> _What this task involves_:
Copy every record below, exactly as written.

> _Entries provided_:
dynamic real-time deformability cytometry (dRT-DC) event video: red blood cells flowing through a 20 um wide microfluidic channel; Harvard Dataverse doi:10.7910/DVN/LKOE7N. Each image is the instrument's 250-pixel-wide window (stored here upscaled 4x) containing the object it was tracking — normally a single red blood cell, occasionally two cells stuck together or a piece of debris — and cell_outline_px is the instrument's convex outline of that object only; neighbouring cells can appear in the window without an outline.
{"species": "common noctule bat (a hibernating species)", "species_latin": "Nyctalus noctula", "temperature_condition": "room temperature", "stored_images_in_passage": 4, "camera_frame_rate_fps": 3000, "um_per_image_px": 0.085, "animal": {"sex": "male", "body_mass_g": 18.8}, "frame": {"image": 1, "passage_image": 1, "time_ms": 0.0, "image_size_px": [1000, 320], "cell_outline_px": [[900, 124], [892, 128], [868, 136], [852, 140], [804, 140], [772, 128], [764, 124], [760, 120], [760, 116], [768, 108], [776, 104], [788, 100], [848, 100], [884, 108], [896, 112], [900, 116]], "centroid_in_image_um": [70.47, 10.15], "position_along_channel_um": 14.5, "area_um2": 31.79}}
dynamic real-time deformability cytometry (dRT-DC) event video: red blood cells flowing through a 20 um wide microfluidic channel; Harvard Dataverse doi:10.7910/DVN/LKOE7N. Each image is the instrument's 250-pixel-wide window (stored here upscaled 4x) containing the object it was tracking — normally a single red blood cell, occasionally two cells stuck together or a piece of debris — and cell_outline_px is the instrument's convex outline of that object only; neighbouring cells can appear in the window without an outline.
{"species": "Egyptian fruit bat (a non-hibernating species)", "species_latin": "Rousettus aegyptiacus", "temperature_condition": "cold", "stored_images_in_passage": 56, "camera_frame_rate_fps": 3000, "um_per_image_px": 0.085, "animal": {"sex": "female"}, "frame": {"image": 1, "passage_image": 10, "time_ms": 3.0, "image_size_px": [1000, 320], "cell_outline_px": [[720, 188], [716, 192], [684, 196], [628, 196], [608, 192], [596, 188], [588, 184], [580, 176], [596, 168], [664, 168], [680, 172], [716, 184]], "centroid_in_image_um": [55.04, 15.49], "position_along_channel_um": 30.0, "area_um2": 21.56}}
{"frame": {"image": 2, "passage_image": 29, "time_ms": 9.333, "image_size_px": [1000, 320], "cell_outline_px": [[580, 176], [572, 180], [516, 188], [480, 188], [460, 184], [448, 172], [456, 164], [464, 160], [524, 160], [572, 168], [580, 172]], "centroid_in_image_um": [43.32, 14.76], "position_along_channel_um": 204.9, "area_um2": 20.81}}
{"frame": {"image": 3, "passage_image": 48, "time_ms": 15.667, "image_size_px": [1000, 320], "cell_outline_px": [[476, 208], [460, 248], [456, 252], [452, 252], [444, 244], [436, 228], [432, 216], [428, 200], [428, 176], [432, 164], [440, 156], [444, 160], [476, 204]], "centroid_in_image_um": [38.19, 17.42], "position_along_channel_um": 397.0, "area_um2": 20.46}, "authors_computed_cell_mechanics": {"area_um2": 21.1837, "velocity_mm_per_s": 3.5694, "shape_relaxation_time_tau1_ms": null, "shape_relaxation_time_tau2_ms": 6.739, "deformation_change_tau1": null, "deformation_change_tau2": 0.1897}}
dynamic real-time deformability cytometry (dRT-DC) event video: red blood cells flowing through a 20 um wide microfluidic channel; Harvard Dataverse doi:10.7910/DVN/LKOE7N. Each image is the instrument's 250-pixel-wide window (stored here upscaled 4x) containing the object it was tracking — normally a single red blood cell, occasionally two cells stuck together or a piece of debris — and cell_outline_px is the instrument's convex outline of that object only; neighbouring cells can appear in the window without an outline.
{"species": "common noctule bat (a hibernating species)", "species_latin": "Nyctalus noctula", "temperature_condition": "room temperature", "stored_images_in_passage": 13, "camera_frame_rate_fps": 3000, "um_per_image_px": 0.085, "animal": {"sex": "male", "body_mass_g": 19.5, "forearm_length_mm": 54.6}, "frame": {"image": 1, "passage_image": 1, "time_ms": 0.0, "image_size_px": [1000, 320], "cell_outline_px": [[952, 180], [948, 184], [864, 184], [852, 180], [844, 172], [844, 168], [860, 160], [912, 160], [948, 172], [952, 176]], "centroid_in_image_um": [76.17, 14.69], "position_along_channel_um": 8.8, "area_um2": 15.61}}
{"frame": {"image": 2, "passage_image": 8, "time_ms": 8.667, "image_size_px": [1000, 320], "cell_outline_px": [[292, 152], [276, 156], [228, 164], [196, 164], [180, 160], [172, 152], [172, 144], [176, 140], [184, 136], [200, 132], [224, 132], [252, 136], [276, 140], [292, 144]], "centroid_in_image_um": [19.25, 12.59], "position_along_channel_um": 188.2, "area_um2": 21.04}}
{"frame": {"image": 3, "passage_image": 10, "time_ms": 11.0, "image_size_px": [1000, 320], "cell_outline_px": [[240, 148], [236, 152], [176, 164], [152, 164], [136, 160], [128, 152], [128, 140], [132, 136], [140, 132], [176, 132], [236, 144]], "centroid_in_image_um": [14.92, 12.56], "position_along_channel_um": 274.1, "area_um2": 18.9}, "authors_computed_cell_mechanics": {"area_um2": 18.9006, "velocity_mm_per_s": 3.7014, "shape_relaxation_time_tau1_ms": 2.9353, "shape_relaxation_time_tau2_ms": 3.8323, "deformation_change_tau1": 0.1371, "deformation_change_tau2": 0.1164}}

> _Response to this task_:
dynamic real-time deformability cytometry (dRT-DC) event video: red blood cells flowing through a 20 um wide microfluidic channel; Harvard Dataverse doi:10.7910/DVN/LKOE7N. Each image is the instrument's 250-pixel-wide window (stored here upscaled 4x) containing the object it was tracking — normally a single red blood cell, occasionally two cells stuck together or a piece of debris — and cell_outline_px is the instrument's convex outline of that object only; neighbouring cells can appear in the window without an outline.
{"species": "common noctule bat (a hibernating species)", "species_latin": "Nyctalus noctula", "temperature_condition": "room temperature", "stored_images_in_passage": 4, "camera_frame_rate_fps": 3000, "um_per_image_px": 0.085, "animal": {"sex": "male", "body_mass_g": 18.8}, "frame": {"image": 1, "passage_image": 1, "time_ms": 0.0, "image_size_px": [1000, 320], "cell_outline_px": [[900, 124], [892, 128], [868, 136], [852, 140], [804, 140], [772, 128], [764, 124], [760, 120], [760, 116], [768, 108], [776, 104], [788, 100], [848, 100], [884, 108], [896, 112], [900, 116]], "centroid_in_image_um": [70.47, 10.15], "position_along_channel_um": 14.5, "area_um2": 31.79}}
dynamic real-time deformability cytometry (dRT-DC) event video: red blood cells flowing through a 20 um wide microfluidic channel; Harvard Dataverse doi:10.7910/DVN/LKOE7N. Each image is the instrument's 250-pixel-wide window (stored here upscaled 4x) containing the object it was tracking — normally a single red blood cell, occasionally two cells stuck together or a piece of debris — and cell_outline_px is the instrument's convex outline of that object only; neighbouring cells can appear in the window without an outline.
{"species": "Egyptian fruit bat (a non-hibernating species)", "species_latin": "Rousettus aegyptiacus", "temperature_condition": "cold", "stored_images_in_passage": 56, "camera_frame_rate_fps": 3000, "um_per_image_px": 0.085, "animal": {"sex": "female"}, "frame": {"image": 1, "passage_image": 10, "time_ms": 3.0, "image_size_px": [1000, 320], "cell_outline_px": [[720, 188], [716, 192], [684, 196], [628, 196], [608, 192], [596, 188], [588, 184], [580, 176], [596, 168], [664, 168], [680, 172], [716, 184]], "centroid_in_image_um": [55.04, 15.49], "position_along_channel_um": 30.0, "area_um2": 21.56}}
{"frame": {"image": 2, "passage_image": 29, "time_ms": 9.333, "image_size_px": [1000, 320], "cell_outline_px": [[580, 176], [572, 180], [516, 188], [480, 188], [460, 184], [448, 172], [456, 164], [464, 160], [524, 160], [572, 168], [580, 172]], "centroid_in_image_um": [43.32, 14.76], "position_along_channel_um": 204.9, "area_um2": 20.81}}
{"frame": {"image": 3, "passage_image": 48, "time_ms": 15.667, "image_size_px": [1000, 320], "cell_outline_px": [[476, 208], [460, 248], [456, 252], [452, 252], [444, 244], [436, 228], [432, 216], [428, 200], [428, 176], [432, 164], [440, 156], [444, 160], [476, 204]], "centroid_in_image_um": [38.19, 17.42], "position_along_channel_um": 397.0, "area_um2": 20.46}, "authors_computed_cell_mechanics": {"area_um2": 21.1837, "velocity_mm_per_s": 3.5694, "shape_relaxation_time_tau1_ms": null, "shape_relaxation_time_tau2_ms": 6.739, "deformation_change_tau1": null, "deformation_change_tau2": 0.1897}}
dynamic real-time deformability cytometry (dRT-DC) event video: red blood cells flowing through a 20 um wide microfluidic channel; Harvard Dataverse doi:10.7910/DVN/LKOE7N. Each image is the instrument's 250-pixel-wide window (stored here upscaled 4x) containing the object it was tracking — normally a single red blood cell, occasionally two cells stuck together or a piece of debris — and cell_outline_px is the instrument's convex outline of that object only; neighbouring cells can appear in the window without an outline.
{"species": "common noctule bat (a hibernating species)", "species_latin": "Nyctalus noctula", "temperature_condition": "room temperature", "stored_images_in_passage": 13, "camera_frame_rate_fps": 3000, "um_per_image_px": 0.085, "animal": {"sex": "male", "body_mass_g": 19.5, "forearm_length_mm": 54.6}, "frame": {"image": 1, "passage_image": 1, "time_ms": 0.0, "image_size_px": [1000, 320], "cell_outline_px": [[952, 180], [948, 184], [864, 184], [852, 180], [844, 172], [844, 168], [860, 160], [912, 160], [948, 172], [952, 176]], "centroid_in_image_um": [76.17, 14.69], "position_along_channel_um": 8.8, "area_um2": 15.61}}
{"frame": {"image": 2, "passage_image": 8, "time_ms": 8.667, "image_size_px": [1000, 320], "cell_outline_px": [[292, 152], [276, 156], [228, 164], [196, 164], [180, 160], [172, 152], [172, 144], [176, 140], [184, 136], [200, 132], [224, 132], [252, 136], [276, 140], [292, 144]], "centroid_in_image_um": [19.25, 12.59], "position_along_channel_um": 188.2, "area_um2": 21.04}}
{"frame": {"image": 3, "passage_image": 10, "time_ms": 11.0, "image_size_px": [1000, 320], "cell_outline_px": [[240, 148], [236, 152], [176, 164], [152, 164], [136, 160], [128, 152], [128, 140], [132, 136], [140, 132], [176, 132], [236, 144]], "centroid_in_image_um": [14.92, 12.56], "position_along_channel_um": 274.1, "area_um2": 18.9}, "authors_computed_cell_mechanics": {"area_um2": 18.9006, "velocity_mm_per_s": 3.7014, "shape_relaxation_time_tau1_ms": 2.9353, "shape_relaxation_time_tau2_ms": 3.8323, "deformation_change_tau1": 0.1371, "deformation_change_tau2": 0.1164}}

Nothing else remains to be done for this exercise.